> [Instructions for the task]: Reproduce every line of the data below verbatim, omitting the pictures.
╭──
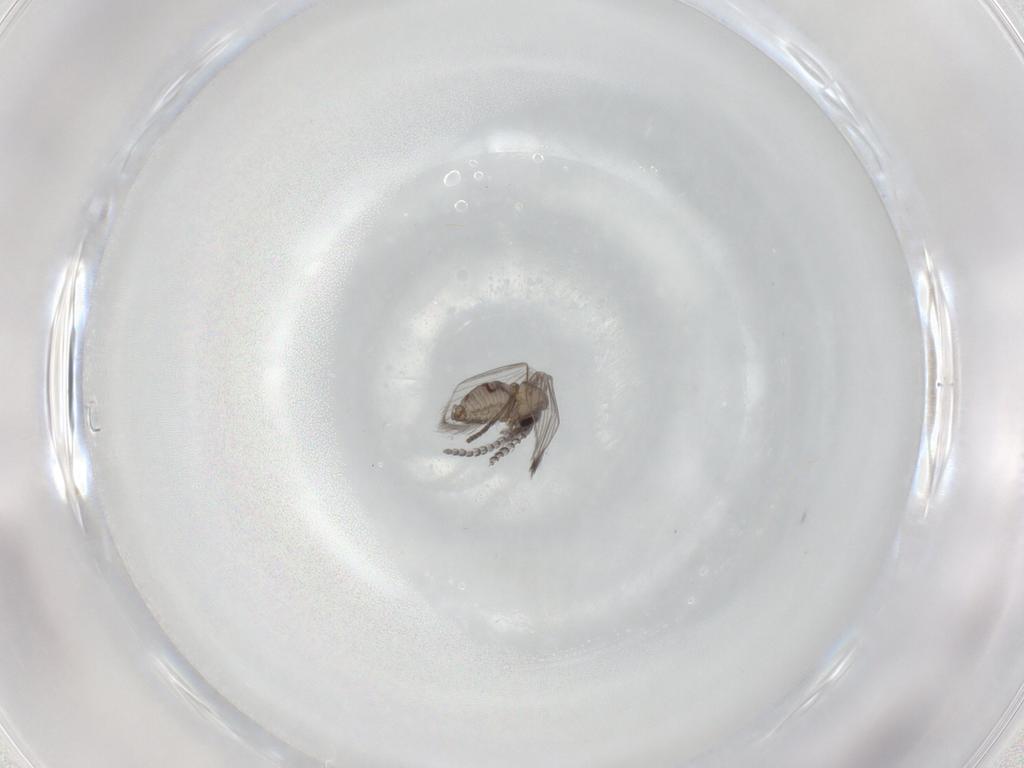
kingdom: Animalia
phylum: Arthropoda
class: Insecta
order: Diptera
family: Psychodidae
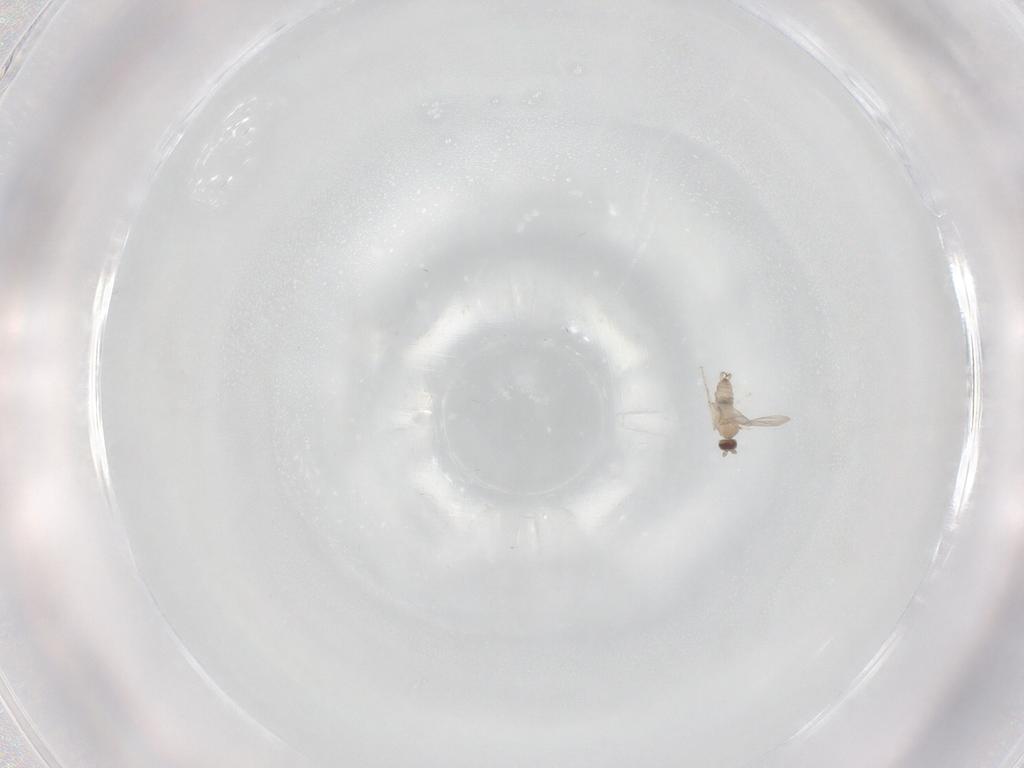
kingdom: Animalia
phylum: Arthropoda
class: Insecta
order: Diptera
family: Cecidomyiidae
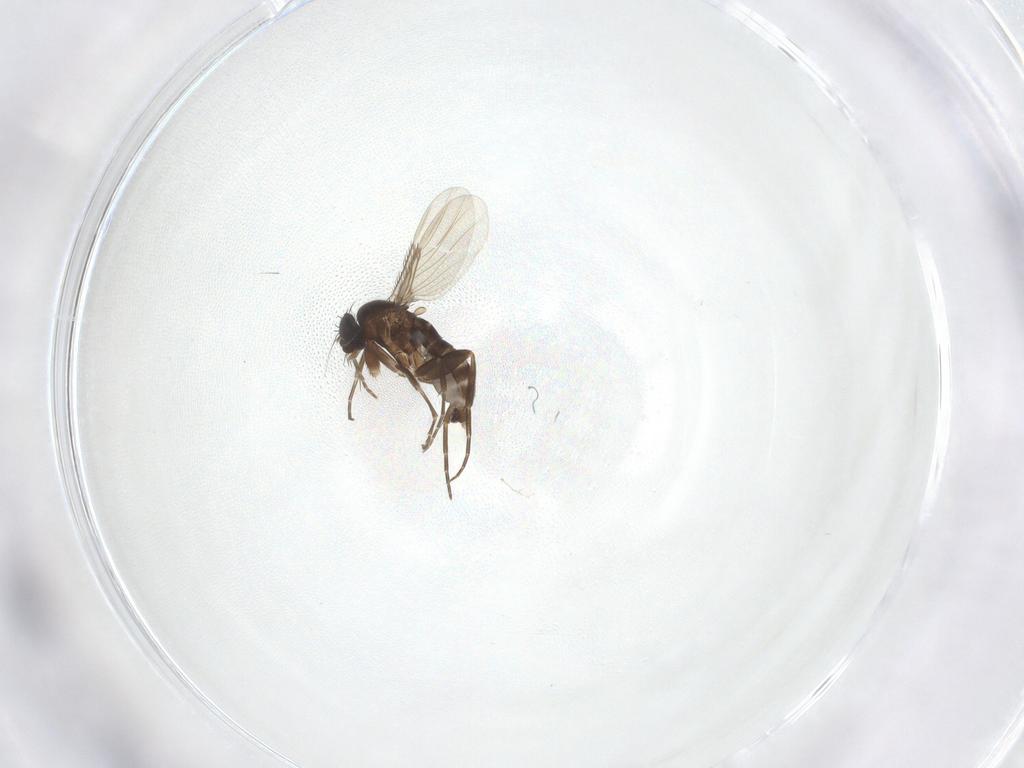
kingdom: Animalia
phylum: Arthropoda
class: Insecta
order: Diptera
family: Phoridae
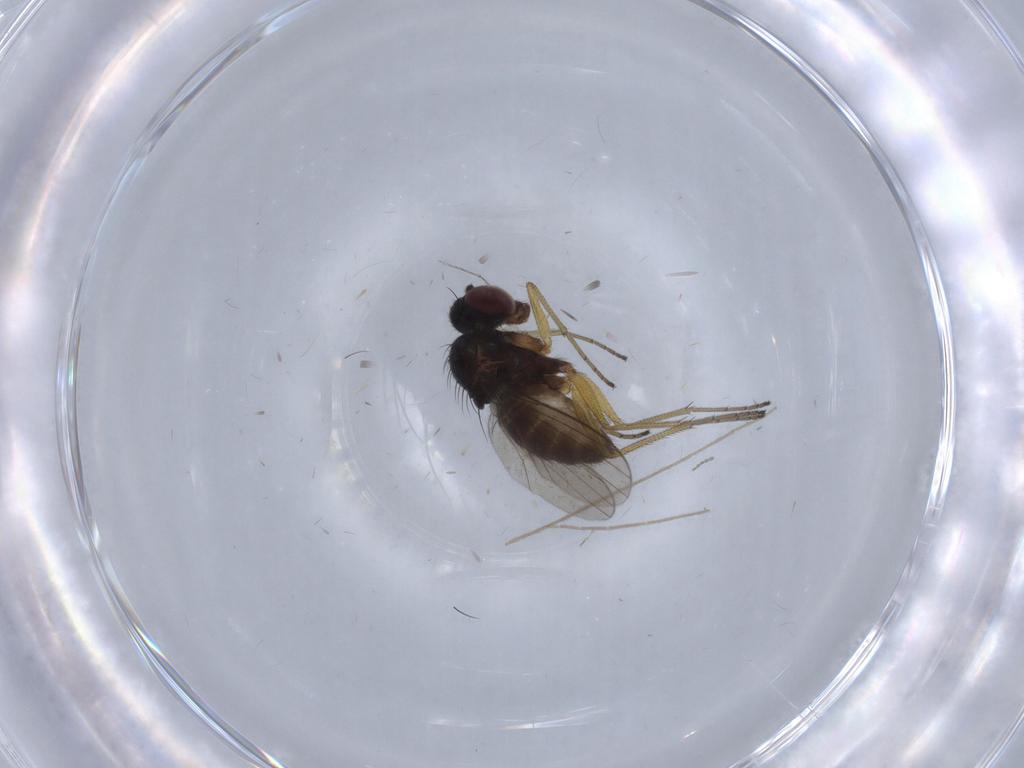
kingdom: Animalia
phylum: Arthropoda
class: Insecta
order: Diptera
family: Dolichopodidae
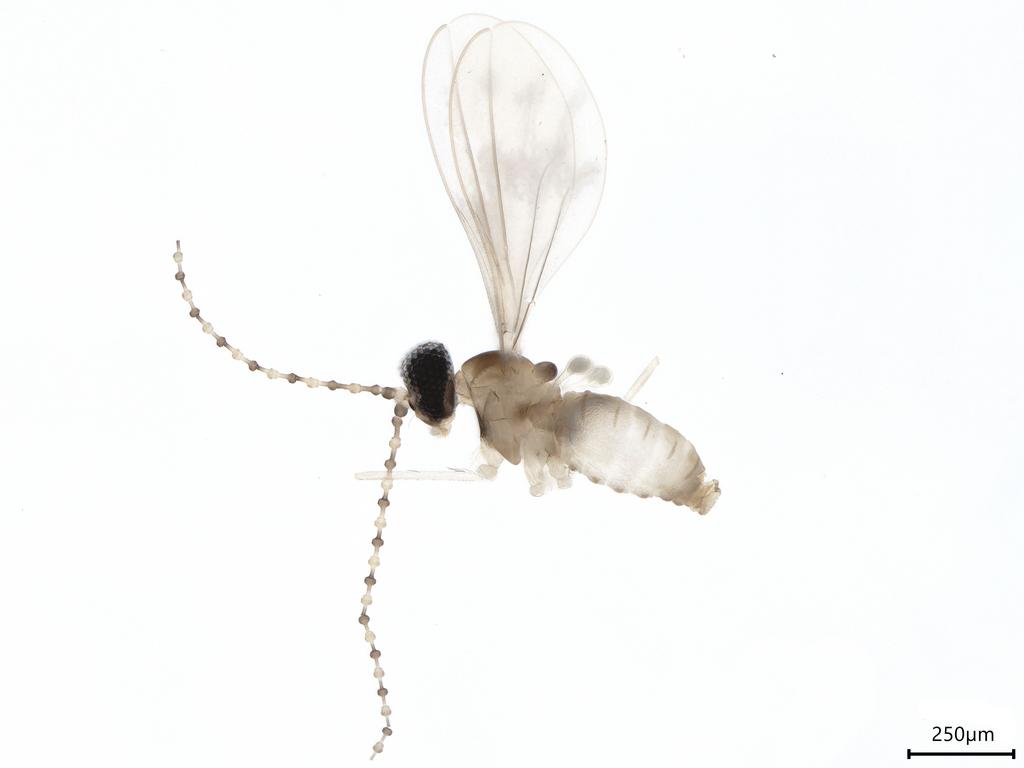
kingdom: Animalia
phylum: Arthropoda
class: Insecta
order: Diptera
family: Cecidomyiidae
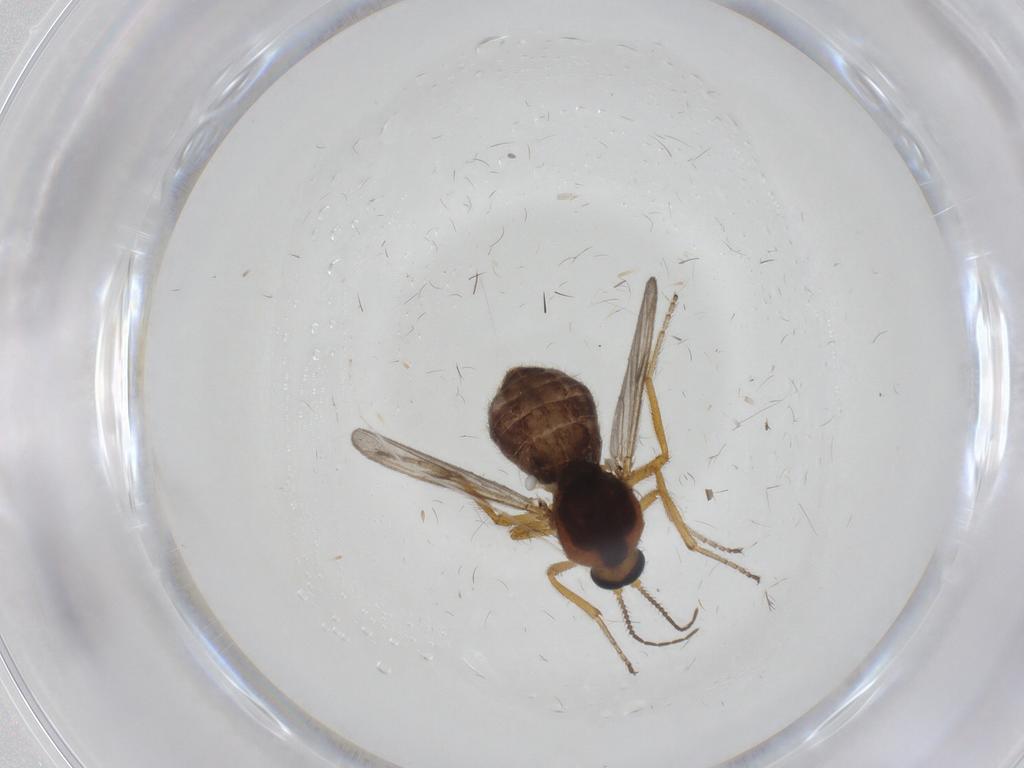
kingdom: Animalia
╰──
> [Answer for the task]:
kingdom: Animalia
phylum: Arthropoda
class: Insecta
order: Diptera
family: Psychodidae
kingdom: Animalia
phylum: Arthropoda
class: Insecta
order: Diptera
family: Cecidomyiidae
kingdom: Animalia
phylum: Arthropoda
class: Insecta
order: Diptera
family: Phoridae
kingdom: Animalia
phylum: Arthropoda
class: Insecta
order: Diptera
family: Dolichopodidae
kingdom: Animalia
phylum: Arthropoda
class: Insecta
order: Diptera
family: Cecidomyiidae
kingdom: Animalia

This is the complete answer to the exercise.